TOPIC: Who should make the first move???

QUESTION: Whether married or just dating, who should ask for sex first? Believe me if it’s dating it’s easier. I just tell hubby I am going to bed and if he asks I say “OK”. Tired of begging for it, or wondering if I should skip my shower tonight?

ANSWER: This is a question that I think a lot of people face no matter what the situation. I think that with all relationships there will be a varying degree of desire when it comes to sex. Both partners not only will want different amounts of sex, but also different amounts of sex during different times in their lives. I think that the roles of men and women have changed drastically, and its time to face the new reality and adapt accordingly.

As the sexual revolution has progressed, the roles and freedoms have as well. Women are going through a period of sexual empowerment both perceptively good and bad, but its opened the doors for them to demand what they want now. If you want your husband to have sex with you, the you have every right to demand it, or else demand some changes.

No kidding aside, sex is an extremely important part of a relationship, whether fresh or long-term. It is each individual partners’ RESPONSIBILITY to make sure that the other is satisfied. I don’t give a shit what anyone says. If you enter into a relationship with someone, you gotta do the work. That includes sex, and the longer you’re with someone, sometimes the more effort you have to put in to make it exciting. So what can someone do in the position above?

Give your husband/boyfriend an ultimatum. If he’s not satisfying you sexually, then it will create a negative domino effect that will trickle down into other areas. Continue to put forth your effort though. Dress up sexy, give out a blowjob, be spontaneous. Do what needs to be done to spice things up. But make sure that he starts to follow suit as well. Nobody wants to be the only worker in the factory. If he’s still not responsive, and it’s important to you, then I say fuck him (figuratively). You only live once, quit wasting your time! There are plenty of other men who will be glad to fill the vacant shoes.

So, then to finally get to the question. Who should make the first move? The person who wants the sex should. Initiative goes a long way in this world, and you have to take it when it comes to sex. There’s a problem if you’re always making the first move, but in that case see the above paragraph. Now, make that move and get to some happy (hopefully) fucking!

7 Responses to “TOPIC: Who should make the first move???”

  1. I don’t know if it how I was brought up, but I can be watching a tv show or talking to someone and I don’t even realize color.
    I never have. If someone says something, it comes to my attention, but never in a bad way, I just wonder why I didn’t notice.
    I assume it was how my parents brought me up, I’m now 44.
    .
    I think we all laugh the same, bleed, cry, love.
    .
    Anyone who feels differently, are not worth me letting them take up room in my mind.
    Regards, Kristen

  2. Sometimes I say well, i am going to bed ’cause I don’t want him to do anything he doesn’t want to. Sometimes i say hey can we “fool” around tonight or vice versa. It mutual no matter what. If I don’t wnat any do you think he’s gonna get some? Only if he is a rapist If I want some and he aint in the mood? Well you guys are easier to get in the mood and a can do a little “bump and grind” but if you still say NO I’ll let it go. Oh by the way it is easier for woamn to let it go more and guys…. and I must say knowing that I don’t say no to hubby anytime unless Iam so unbathed or my back is killing me or I am just to plain “dead” tired but I make up for it the next night. Love you guys

  3. runnin with the devil on June 17th, 2008 at 10:27 pm

    personally I think that the least tired of the two should make the first move.
    I mean
    If I’m drooling in my sleep chances are I’m not gonna get up to stroke you. But if you want it that bad, get in there and wake me up with some sexy goodness. I don’t think anyone is gonna say “bring your head back up to the pillow babe I’m sleeping”. unless your Ill or your partner is on your bad side that day. I just think equality is need but keeping score sucks for a relationship too so just keep it even.

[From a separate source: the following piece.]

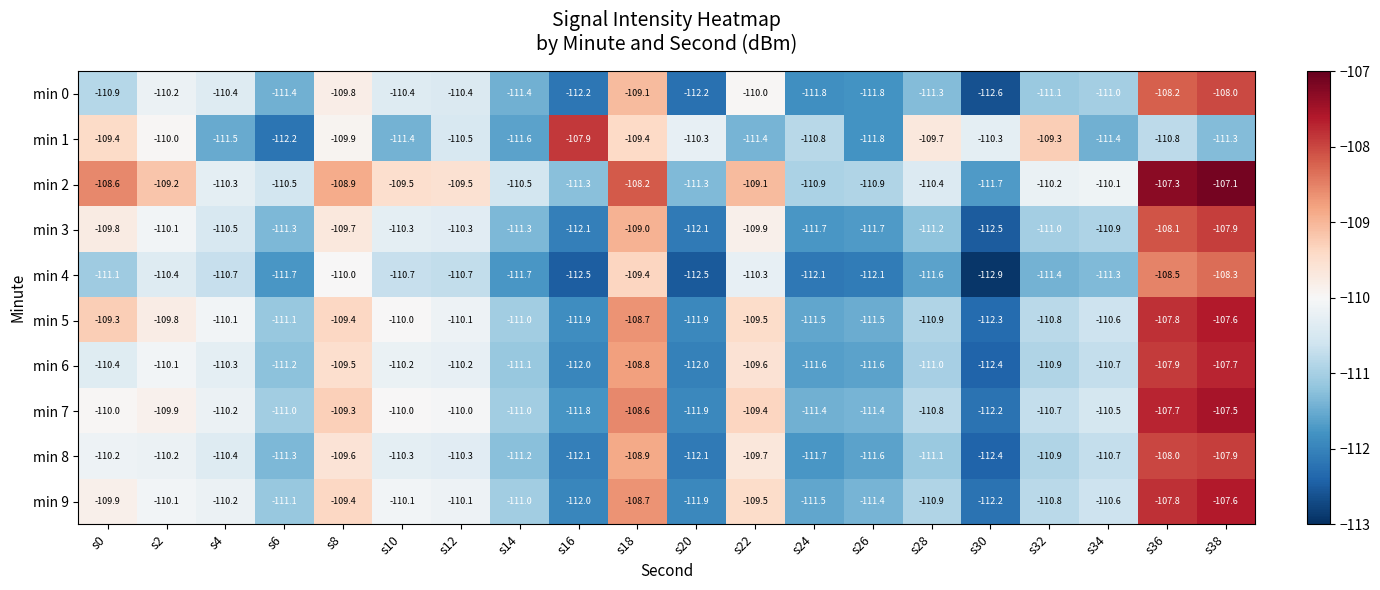

What is the approximate value of min 8 at s22?

-109.7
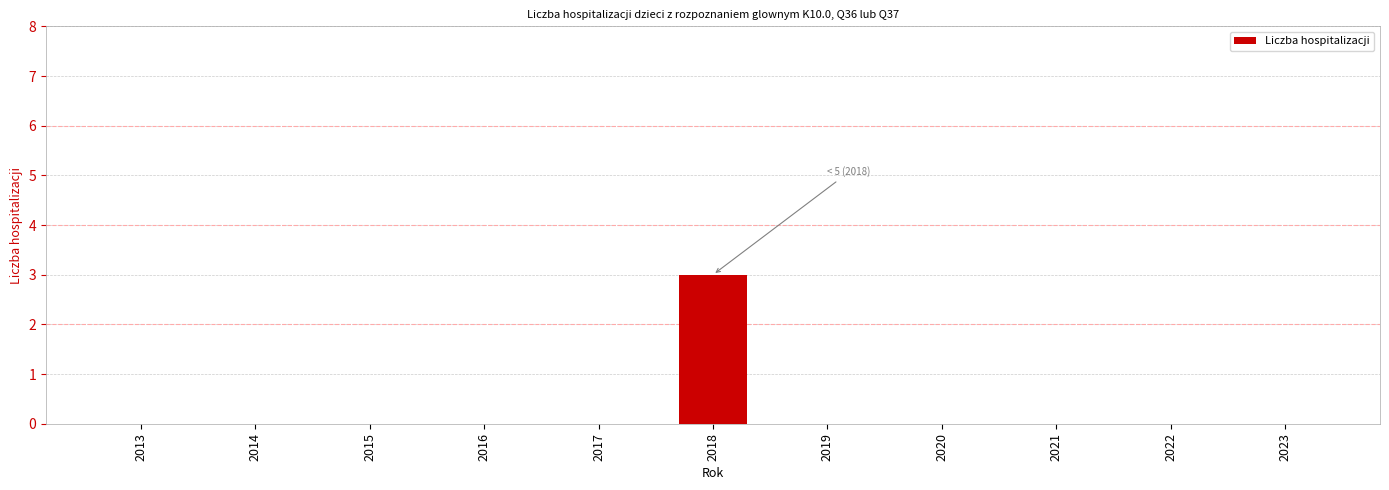

At which category does the chart reach its peak across all series?

2018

  4. Hey thanks for addressing this. This is currently something the old man and I are having some trouble with. I tend to agree with you. Whoever is feeling frisky should just make a move. What’s the worst that is going to happen? They might say no but thats why we can masturbate. If you get no a little too often I believe your partner isn’t trying to meet your needs and who wants to be stuck to someone so selfish anyway?

  5. Well, I am in almost the same situation. But I would never leave the man that I love just because I don’t think I get it enough. When he wants it he initiates it and when I want it I initiate it. I have done the sexy clothes, kids in bed or gone, xrated movies, looking at porn online, impromptu bjs. You name it I have tried. I get it once or twice a week right now. So I am content.

  6. I do not think there is a right or wrong person to make the first move. I have been married 20 years and most of the time neither of us say anything at all its just in a touch. And after all this time its still nightly except one week of the month.Thats when I pleasure him in other ways.
    So my opinion if you want it go for it .

  7. Loretta, I agree.

    Having been marries 20 years also there is nothing like the comfort of knowing your partner. My wife loves it when I sneak under the covers early in the morning and make her “GASP” as I pleasure her.

    Sure does start the day off right!!